En esto, me sacó de mi arrobamiento el ruido de unos golpes que sonaban no muy lejos de donde me hallaba. Pero aún me sobresalté más cuando escuché una voz que se lamentaba:
—¡Ay, Señor! ¡Señor!…
Decidí ir a ver, por si alguien necesitaba ayuda. Anduve buscando por entre los roquedales, hasta que me topé repentinamente con una escena sobrecogedora. El comendador estaba puesto de hinojos delante de una cruz hecha con dos palos y se disciplinaba propinándose recios latigazos con un flagelo de cuero y cuerda trenzada. En su espalda desnuda, blanca, destacaban los moratones.
Me detuve sin decir nada. Pero él se percató de mi presencia. Alzó la mirada muy triste hacia mí y me dijo con voz lastimosa:
—Hay que espiar los pecados, muchacho. El espíritu está pronto, pero la carne es débil. No quería presentarme ante Nuestra Señora sin hacer penitencia. Y tú, ¿quieres hacerme una merced?

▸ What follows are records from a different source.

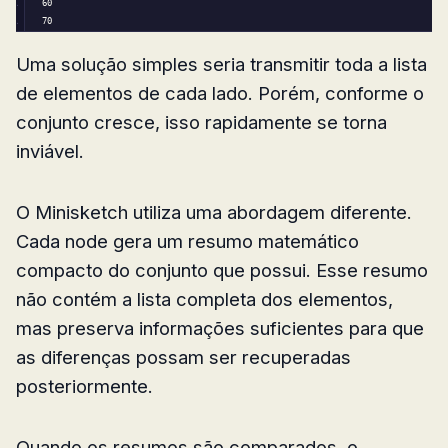
60
70
Uma solução simples seria transmitir toda a lista
de elementos de cada lado. Porém, conforme o
conjunto cresce, isso rapidamente se torna
inviável.
O Minisketch utiliza uma abordagem diferente.
Cada node gera um resumo matemático
compacto do conjunto que possui. Esse resumo
não contém a lista completa dos elementos,
mas preserva informações suficientes para que
as diferenças possam ser recuperadas
posteriormente.
Quando os resumos são comparados, o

—Vuestra excelencia dirá lo que pide de mí —respondí solícito.
—Pínzame los hematomas para que brote la sangre. —Me alargó una pequeña cuchilla.

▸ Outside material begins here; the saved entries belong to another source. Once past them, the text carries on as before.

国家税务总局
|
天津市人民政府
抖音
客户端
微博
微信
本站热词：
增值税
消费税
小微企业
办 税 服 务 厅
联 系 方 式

Con sumo cuidado, fui haciendo minúsculas incisiones en la piel amoratada. La roja sangre corrió pronto en densas y brillantes gotas por la espalda.
Él permanecía impasible, orando:
—Señor, soy un pecador. Tened piedad y misericordia de mí. No merezco tus favores, Dios mío.
Estupefacto, contemplaba yo a tan grande caballero, que se humillaba con el rostro por tierra, arrugado sobre sí mismo, empapado en sangre y sudor, tembloroso y vencido por el arrepentimiento.
En mi desconcierto, la duda brotó espontáneamente: «o era un gran santo frey Francisco de Toledo o, ciertamente, un gran pecador».